Start of Block

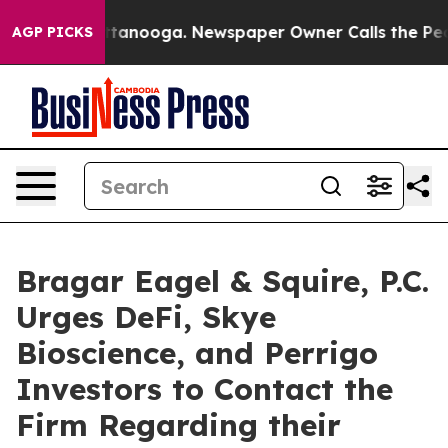
in Chattanooga. Newspaper Owner Calls the People Ab
AGP PICKS
Bragar Eagel & Squire, P.C.
Urges DeFi, Skye
Bioscience, and Perrigo
Investors to Contact the
Firm Regarding their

End of Block

# REQUIRED ACTION
Output the records above verbatim. Pictures stay out.

# RESULT
in Chattanooga. Newspaper Owner Calls the People Ab
AGP PICKS
Bragar Eagel & Squire, P.C.
Urges DeFi, Skye
Bioscience, and Perrigo
Investors to Contact the
Firm Regarding their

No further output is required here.